Segment Start: Records to process
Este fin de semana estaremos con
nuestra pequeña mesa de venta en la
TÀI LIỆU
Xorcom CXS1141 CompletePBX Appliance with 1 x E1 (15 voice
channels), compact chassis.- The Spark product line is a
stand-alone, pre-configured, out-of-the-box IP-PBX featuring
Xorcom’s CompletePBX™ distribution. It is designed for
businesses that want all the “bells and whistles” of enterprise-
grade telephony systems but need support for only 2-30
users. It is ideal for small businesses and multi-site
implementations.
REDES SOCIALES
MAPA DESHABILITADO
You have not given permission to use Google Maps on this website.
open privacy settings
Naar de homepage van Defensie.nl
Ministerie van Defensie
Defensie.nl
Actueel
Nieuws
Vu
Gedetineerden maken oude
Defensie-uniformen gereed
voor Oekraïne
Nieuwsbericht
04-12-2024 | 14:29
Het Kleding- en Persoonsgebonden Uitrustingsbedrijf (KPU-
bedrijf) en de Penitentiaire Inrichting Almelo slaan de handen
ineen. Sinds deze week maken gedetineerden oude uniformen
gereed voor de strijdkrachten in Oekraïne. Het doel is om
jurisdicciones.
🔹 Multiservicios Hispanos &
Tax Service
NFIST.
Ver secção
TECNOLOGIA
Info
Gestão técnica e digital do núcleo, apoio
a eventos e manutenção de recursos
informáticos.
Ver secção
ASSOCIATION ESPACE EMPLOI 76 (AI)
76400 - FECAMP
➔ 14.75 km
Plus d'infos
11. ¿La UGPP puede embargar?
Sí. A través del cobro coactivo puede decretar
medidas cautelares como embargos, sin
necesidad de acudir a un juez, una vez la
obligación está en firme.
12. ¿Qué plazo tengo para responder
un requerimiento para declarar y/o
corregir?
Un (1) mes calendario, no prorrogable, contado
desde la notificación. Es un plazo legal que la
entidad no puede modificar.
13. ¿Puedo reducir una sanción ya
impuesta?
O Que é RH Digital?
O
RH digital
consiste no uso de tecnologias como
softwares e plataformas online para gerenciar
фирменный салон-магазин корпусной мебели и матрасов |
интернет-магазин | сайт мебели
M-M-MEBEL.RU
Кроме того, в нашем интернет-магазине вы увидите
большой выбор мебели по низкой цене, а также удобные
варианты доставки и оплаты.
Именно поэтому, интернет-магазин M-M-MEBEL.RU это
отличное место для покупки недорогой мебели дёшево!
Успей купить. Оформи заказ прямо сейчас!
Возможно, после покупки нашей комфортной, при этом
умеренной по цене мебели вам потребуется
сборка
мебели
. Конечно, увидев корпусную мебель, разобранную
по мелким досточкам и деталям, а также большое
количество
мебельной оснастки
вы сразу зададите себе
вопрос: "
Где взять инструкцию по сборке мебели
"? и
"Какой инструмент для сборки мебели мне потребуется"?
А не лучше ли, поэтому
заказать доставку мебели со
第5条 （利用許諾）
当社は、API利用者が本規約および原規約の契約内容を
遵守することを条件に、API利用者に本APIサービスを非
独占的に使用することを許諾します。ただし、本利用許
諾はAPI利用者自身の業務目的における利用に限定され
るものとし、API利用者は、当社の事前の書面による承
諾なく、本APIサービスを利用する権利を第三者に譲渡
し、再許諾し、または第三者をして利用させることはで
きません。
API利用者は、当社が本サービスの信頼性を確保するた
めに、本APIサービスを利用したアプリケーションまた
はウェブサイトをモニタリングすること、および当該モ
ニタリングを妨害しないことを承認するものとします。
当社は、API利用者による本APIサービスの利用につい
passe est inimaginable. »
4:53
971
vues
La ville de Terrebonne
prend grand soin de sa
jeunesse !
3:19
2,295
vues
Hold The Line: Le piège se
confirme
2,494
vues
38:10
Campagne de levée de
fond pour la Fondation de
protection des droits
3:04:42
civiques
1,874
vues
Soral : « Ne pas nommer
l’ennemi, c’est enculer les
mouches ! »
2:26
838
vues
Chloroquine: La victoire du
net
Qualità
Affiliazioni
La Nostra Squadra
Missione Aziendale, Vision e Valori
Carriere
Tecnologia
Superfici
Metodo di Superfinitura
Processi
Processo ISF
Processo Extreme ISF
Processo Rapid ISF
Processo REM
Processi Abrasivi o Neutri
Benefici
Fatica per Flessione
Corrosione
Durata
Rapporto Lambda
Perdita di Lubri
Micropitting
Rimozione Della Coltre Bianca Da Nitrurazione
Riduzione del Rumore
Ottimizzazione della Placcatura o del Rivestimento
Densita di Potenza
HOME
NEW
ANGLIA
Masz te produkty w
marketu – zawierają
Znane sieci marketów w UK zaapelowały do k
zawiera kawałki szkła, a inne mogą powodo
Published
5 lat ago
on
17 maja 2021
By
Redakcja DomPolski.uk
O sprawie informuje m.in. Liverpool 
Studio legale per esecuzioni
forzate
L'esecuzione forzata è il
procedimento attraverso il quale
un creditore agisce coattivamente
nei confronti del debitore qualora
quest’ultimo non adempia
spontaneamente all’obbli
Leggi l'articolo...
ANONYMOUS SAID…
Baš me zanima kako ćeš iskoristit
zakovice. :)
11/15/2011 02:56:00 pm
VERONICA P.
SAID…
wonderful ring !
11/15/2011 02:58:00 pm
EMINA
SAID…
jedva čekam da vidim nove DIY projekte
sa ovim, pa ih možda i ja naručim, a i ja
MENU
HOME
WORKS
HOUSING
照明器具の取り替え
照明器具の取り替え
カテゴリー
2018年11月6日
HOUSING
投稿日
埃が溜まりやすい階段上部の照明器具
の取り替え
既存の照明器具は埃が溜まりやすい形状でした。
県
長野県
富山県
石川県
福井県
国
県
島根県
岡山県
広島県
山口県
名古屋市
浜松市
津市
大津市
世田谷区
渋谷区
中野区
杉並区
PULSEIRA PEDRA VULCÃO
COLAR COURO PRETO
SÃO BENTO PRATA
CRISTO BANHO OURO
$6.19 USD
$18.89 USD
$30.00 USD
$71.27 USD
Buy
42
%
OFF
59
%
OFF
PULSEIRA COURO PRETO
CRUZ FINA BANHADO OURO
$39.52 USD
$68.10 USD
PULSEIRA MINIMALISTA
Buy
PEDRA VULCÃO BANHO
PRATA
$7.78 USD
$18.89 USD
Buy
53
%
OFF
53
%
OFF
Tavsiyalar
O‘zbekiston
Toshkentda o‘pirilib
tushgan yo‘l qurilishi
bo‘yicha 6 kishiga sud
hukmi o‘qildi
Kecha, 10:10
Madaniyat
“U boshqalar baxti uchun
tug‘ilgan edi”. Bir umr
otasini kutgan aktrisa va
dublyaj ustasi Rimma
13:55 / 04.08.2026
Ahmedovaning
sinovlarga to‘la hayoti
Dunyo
Segment End: Records to process
• _Exercise goal_
Collect each line above holding the string "MEBEL".

• _Written response_
M-M-MEBEL.RU
Именно поэтому, интернет-магазин M-M-MEBEL.RU это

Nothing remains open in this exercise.